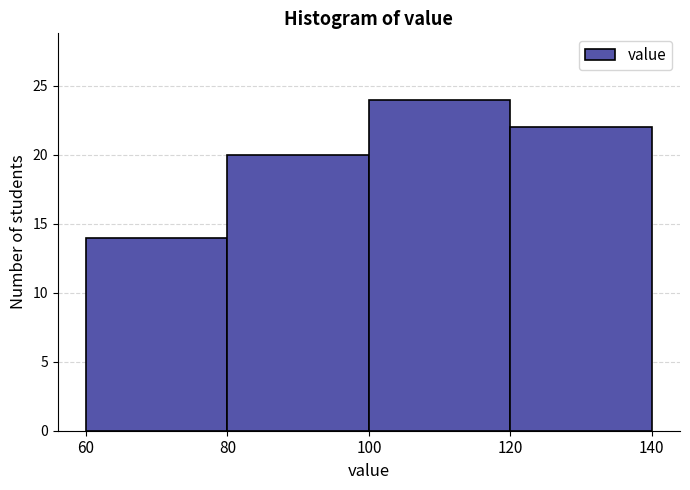

Reading left to right, list every bar in this chart as the range it spans on the x-axis followed by its height. The values are not printed on the chart, so give them approximately, as read against the axis.

60 to 80: 14
80 to 100: 20
100 to 120: 24
120 to 140: 22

================================

• [Work task]:
Rewrite these lines with every "chart" changed to "graph" and nothing else altered, leaving the pictures out.

• [Exercise answer]:
Reading left to right, list every bar in this graph as the range it spans on the x-axis followed by its height. The values are not printed on the graph, so give them approximately, as read against the axis.

60 to 80: 14
80 to 100: 20
100 to 120: 24
120 to 140: 22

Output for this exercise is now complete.